I started to pay attention to when my issues would start; Honestly, it wasn’t hard to do, since the reaction is pretty much instant. It didn’t take long to figure it out: sperm. Was that even possible? The internet said it was, but just be safe, I asked my doctor. Turns out, it really is possible! Because of the type of reaction it is, there isn’t an easy way to test to be sure. I try to avoid what’s causing the reaction. It doesn’t always work out. See above comments about condoms. See any high school sex ed book for statistics on how well “pulling out” helps you avoid sperm. And to some extent, my original doctors were right: My system is so sensitive, I react to anything the least bit different. Try as we might, we couldn’t completely avoid causing a reaction.
Somewhere in the vast web, I finally found an answer: reishi mushroom extract. It’s widely known for supporting the immune system, and is commonly used by people with cancer, or who are avoiding cancer risks. I assume that’s why it works, since my sperm allergy is an immune reaction. And it seems to work for more than just sperm related issues: it’s helped in situations where someone decided to try a new body wash, and a few other mishaps we should have been more careful to avoid.
I don’t take the pills all the time; I usually just take 2 pills morning and night for several days when I need them. That being said, I’d gotten to the point of being overly confident with how well they worked, and wasn’t taking them often enough or long enough when I did need them. Lately I’ve been taking two a day, just to get my system back on track.
Which brings up another good question: Fertility. Obviously, sperm is a necessary part of creating a baby. There isn’t much (maybe any) research on the subject. Everything I’ve come across (on the internet) has basically said that, with a sperm allergy, your only hope is in-vitro. If the reishi mushroom stops the reaction, does that mean pregnancy is possible?

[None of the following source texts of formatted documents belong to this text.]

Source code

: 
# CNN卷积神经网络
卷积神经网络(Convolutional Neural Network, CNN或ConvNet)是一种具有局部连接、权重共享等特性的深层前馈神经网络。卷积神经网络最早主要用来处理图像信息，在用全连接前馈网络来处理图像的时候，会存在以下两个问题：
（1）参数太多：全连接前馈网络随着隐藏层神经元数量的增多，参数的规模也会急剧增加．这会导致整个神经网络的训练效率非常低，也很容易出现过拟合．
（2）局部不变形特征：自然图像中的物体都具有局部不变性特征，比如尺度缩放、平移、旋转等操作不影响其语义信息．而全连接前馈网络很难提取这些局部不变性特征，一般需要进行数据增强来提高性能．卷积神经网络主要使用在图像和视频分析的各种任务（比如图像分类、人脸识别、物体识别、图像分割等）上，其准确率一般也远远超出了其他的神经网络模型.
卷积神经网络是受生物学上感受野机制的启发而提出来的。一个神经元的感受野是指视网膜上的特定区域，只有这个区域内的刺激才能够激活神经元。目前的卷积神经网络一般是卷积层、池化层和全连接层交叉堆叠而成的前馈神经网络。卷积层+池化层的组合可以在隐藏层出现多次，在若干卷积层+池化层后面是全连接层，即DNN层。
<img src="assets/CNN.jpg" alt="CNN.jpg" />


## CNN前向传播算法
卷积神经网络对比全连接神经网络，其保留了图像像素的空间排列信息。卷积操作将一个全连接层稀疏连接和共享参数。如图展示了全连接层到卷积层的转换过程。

I haven’t found anything that says one way or the other.We’re pretty well settled on the idea that we won’t be having children, so we aren’t really trying to figure that part out.
See, I warned you this post was TMI! Why am I posting about sperm allergies on a personal finance blog? Because it’s my blog, and I’ll do what I want! I kid! I’m doing this because I know how miserable it is to suffer through, without any answers. The toll it can take on relationships. The desperation to find an answer! While I don’t get a lot of traffic here, this blog is a public format, where women might be able to come across the answers they need. It may not work for everyone. But maybe I can help one other person who is suffering.
And then it would totally be worth the embarrassment of sharing my vaginal issues with the world (and the horrified sales man at Vitamin Shoppe)!
- Cindy W.
Note: I am NOT a doctor, and this is in no way medical advice. Talk to your own doctor, and do your own research before trying any new supplement. While I haven’t noticed any side effects in the year plus that I’ve been regularly taking reishi mushroom extract, I can’t guarantee that there aren’t side effects or dangers in taking this supplement. I am in no way associated with Vitamin Shoppe, and am in no way compensated for my statements.